*To be done*.
Rewrite the records from their start up to and including the line containing "Output: **10:45**", substituting "editor" for "desk" and changing nothing else. Omit the pictures from your answer.

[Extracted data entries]
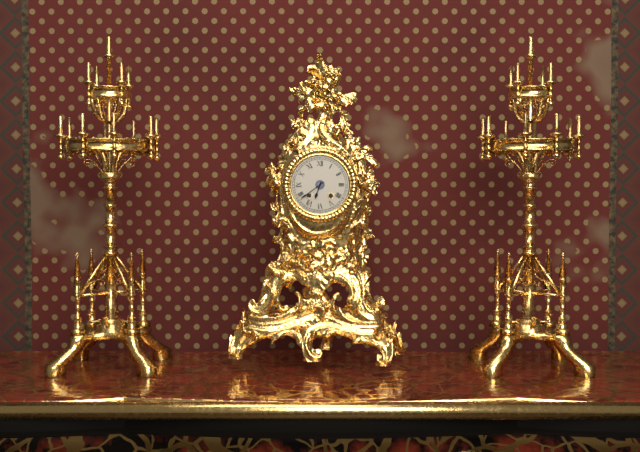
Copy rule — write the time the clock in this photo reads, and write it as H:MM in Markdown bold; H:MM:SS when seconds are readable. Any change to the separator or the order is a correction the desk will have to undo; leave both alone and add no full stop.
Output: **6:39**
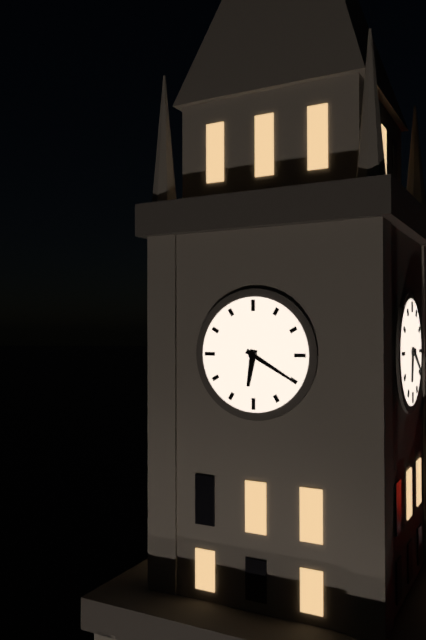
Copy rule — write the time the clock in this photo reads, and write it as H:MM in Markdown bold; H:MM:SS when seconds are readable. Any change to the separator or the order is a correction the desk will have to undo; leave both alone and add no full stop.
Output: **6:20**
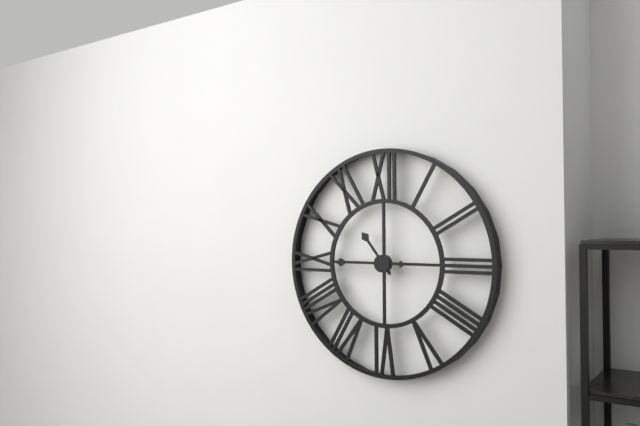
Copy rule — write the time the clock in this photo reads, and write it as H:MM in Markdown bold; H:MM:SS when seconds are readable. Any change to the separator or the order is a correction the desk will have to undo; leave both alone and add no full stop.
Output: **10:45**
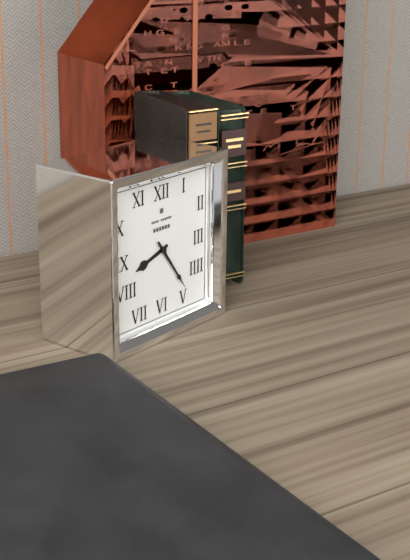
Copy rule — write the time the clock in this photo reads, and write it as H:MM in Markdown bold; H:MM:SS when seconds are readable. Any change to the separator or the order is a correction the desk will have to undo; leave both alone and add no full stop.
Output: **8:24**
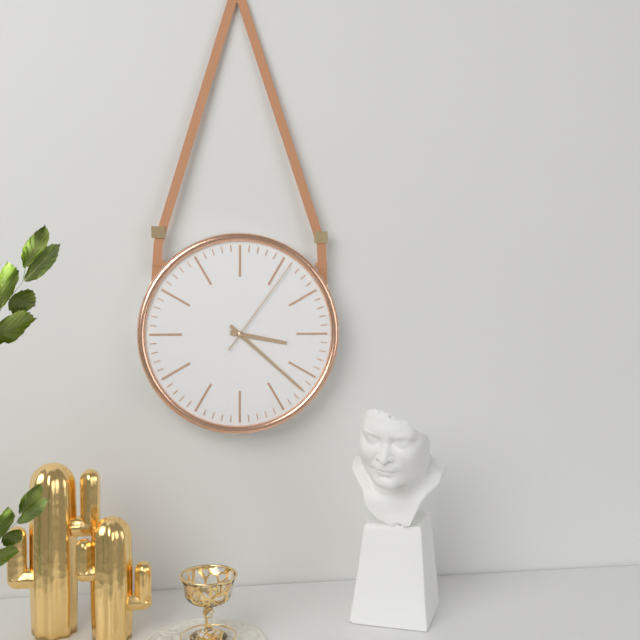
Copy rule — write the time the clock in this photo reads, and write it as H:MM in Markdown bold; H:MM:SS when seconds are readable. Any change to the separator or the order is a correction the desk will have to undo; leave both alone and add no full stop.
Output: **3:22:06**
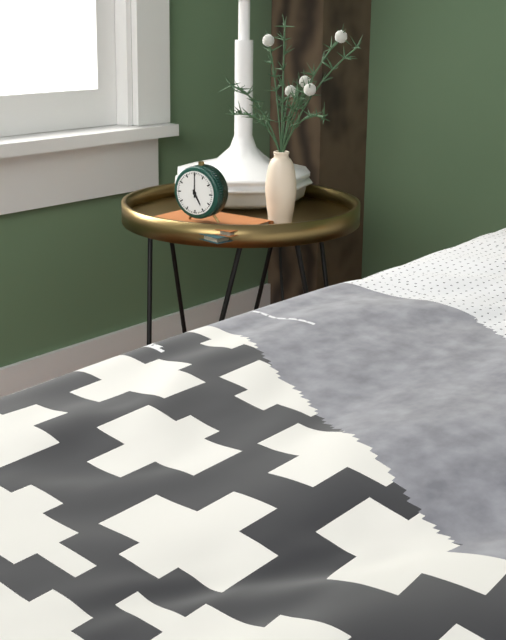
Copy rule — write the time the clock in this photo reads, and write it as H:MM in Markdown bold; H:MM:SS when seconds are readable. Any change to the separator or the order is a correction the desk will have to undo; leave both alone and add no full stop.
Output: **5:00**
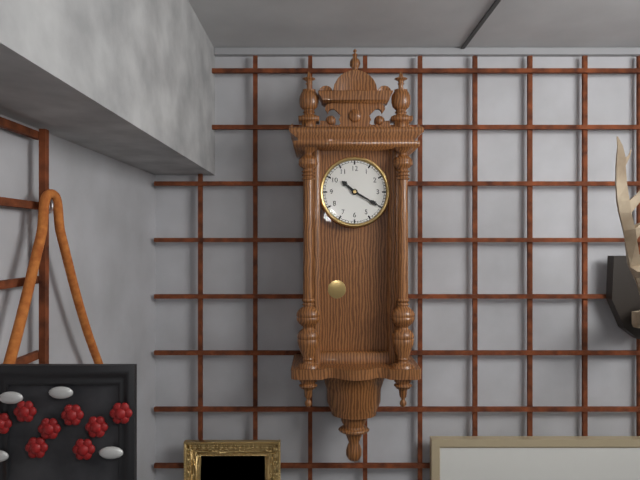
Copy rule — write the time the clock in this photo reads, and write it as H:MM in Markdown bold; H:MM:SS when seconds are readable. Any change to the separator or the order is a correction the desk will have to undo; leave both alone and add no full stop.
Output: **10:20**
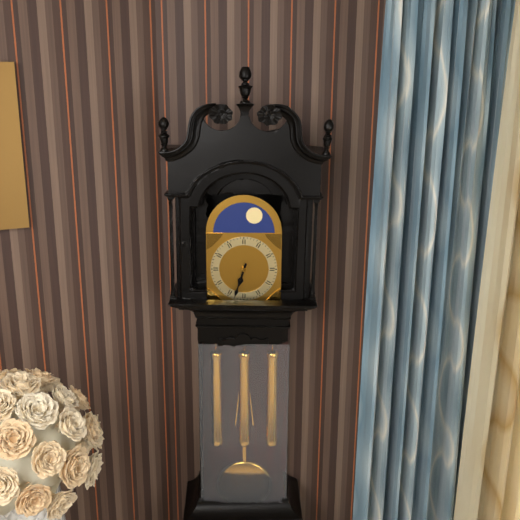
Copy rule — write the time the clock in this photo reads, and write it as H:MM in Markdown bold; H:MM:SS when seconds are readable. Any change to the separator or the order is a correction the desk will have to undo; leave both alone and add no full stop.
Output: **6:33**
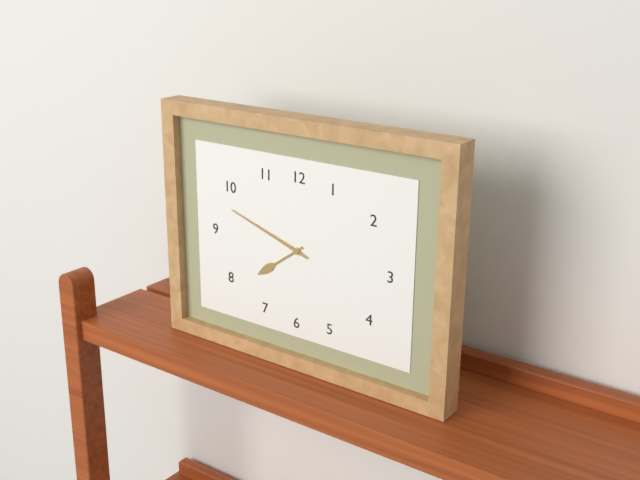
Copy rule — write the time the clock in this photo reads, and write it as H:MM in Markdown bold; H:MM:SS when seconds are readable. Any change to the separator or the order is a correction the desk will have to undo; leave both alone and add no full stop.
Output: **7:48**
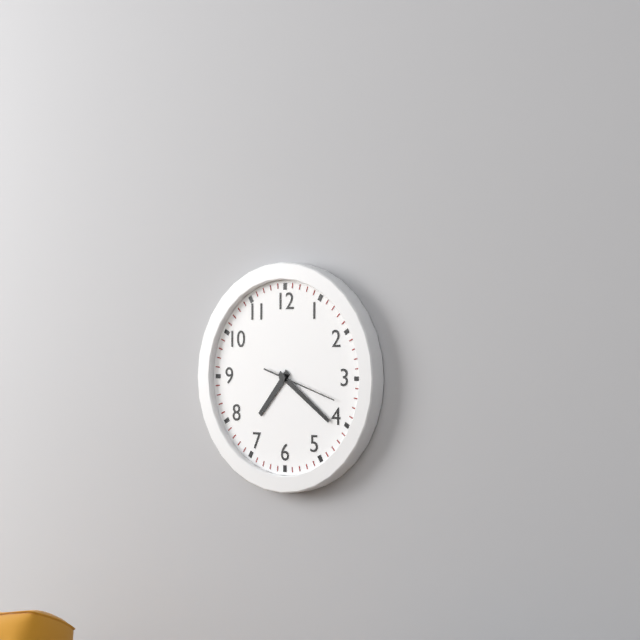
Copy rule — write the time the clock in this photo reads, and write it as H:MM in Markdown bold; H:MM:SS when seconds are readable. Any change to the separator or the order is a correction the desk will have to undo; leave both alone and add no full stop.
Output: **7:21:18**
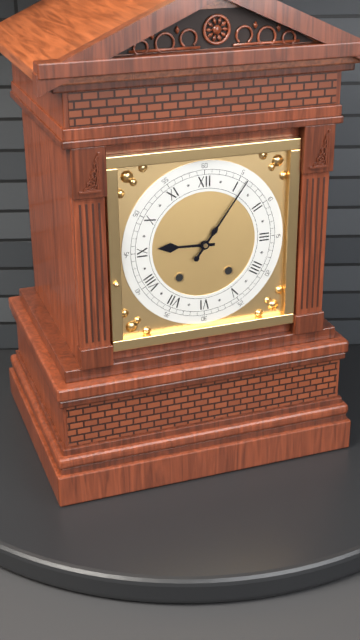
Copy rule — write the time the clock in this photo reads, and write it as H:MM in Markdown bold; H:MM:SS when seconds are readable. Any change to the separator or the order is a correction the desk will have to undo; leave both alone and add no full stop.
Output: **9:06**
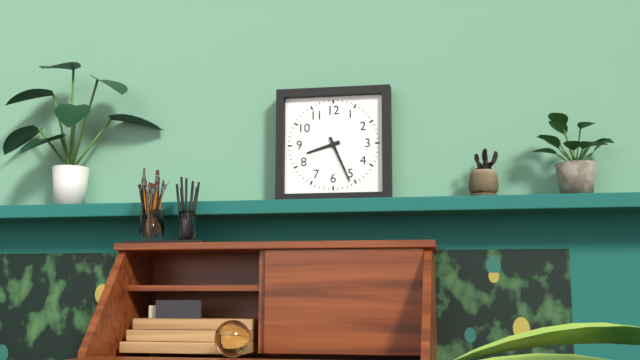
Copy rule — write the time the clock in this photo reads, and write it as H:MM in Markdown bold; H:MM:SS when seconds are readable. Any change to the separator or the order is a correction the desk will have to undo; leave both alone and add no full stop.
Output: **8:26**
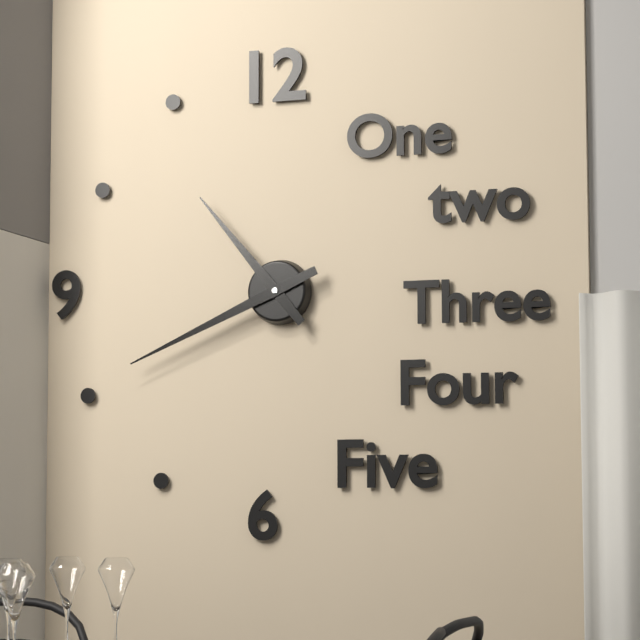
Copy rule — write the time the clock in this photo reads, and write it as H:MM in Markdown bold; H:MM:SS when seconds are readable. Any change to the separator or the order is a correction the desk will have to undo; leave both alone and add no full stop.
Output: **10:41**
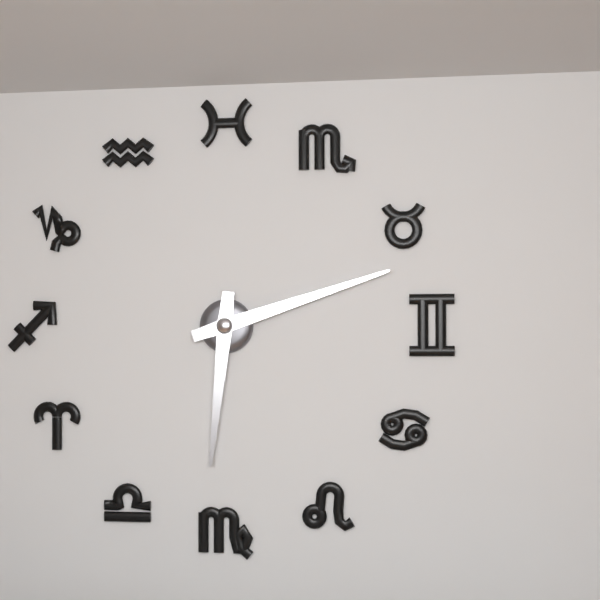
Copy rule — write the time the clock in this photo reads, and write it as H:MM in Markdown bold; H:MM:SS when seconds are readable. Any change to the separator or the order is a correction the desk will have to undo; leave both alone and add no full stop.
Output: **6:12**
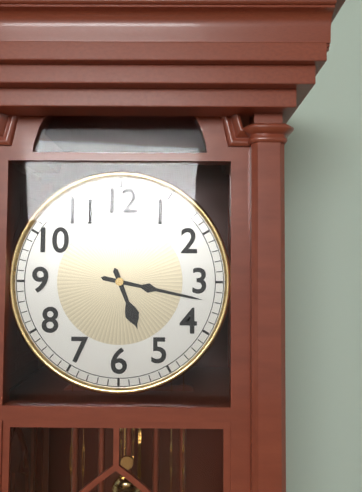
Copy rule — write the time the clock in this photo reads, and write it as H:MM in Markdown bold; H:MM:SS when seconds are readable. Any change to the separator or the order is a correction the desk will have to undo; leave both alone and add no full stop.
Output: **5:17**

*Solution to this task*.
Copy rule — write the time the clock in this photo reads, and write it as H:MM in Markdown bold; H:MM:SS when seconds are readable. Any change to the separator or the order is a correction the editor will have to undo; leave both alone and add no full stop.
Output: **6:39**
Copy rule — write the time the clock in this photo reads, and write it as H:MM in Markdown bold; H:MM:SS when seconds are readable. Any change to the separator or the order is a correction the editor will have to undo; leave both alone and add no full stop.
Output: **6:20**
Copy rule — write the time the clock in this photo reads, and write it as H:MM in Markdown bold; H:MM:SS when seconds are readable. Any change to the separator or the order is a correction the editor will have to undo; leave both alone and add no full stop.
Output: **10:45**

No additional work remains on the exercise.